● **Prompt**
Rewrite the lines from the one with "Nytt norsk byggesystem kutter" through the last line, replacing "PRODUKTER" with "NYHETER" and leaving everything else the same.

● **Material for the task**

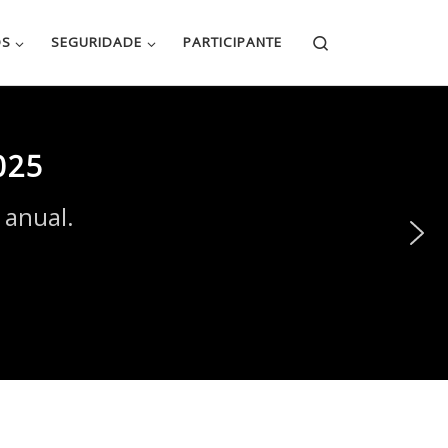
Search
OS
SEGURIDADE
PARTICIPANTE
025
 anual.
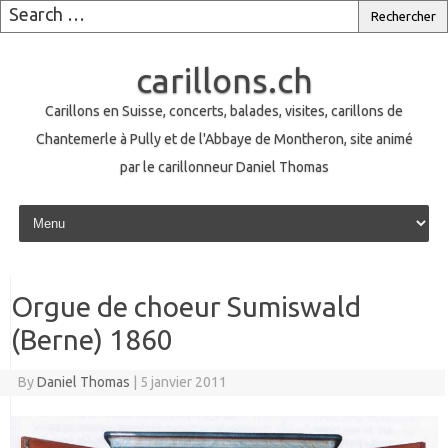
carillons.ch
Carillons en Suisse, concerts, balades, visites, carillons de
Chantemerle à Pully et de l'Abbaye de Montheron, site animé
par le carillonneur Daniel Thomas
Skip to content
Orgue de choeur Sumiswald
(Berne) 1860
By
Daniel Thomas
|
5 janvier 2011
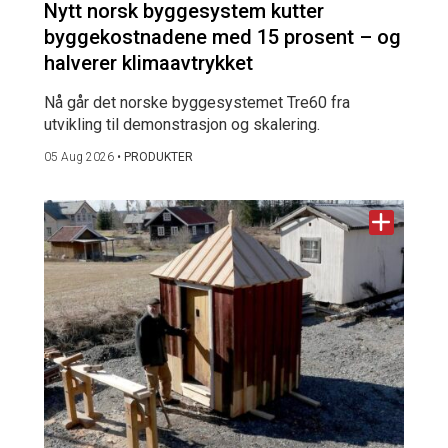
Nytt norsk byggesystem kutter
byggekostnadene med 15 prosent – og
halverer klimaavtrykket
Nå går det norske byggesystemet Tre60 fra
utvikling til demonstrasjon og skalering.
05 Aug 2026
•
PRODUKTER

● **Task result**
Nytt norsk byggesystem kutter
byggekostnadene med 15 prosent – og
halverer klimaavtrykket
Nå går det norske byggesystemet Tre60 fra
utvikling til demonstrasjon og skalering.
05 Aug 2026
•
NYHETER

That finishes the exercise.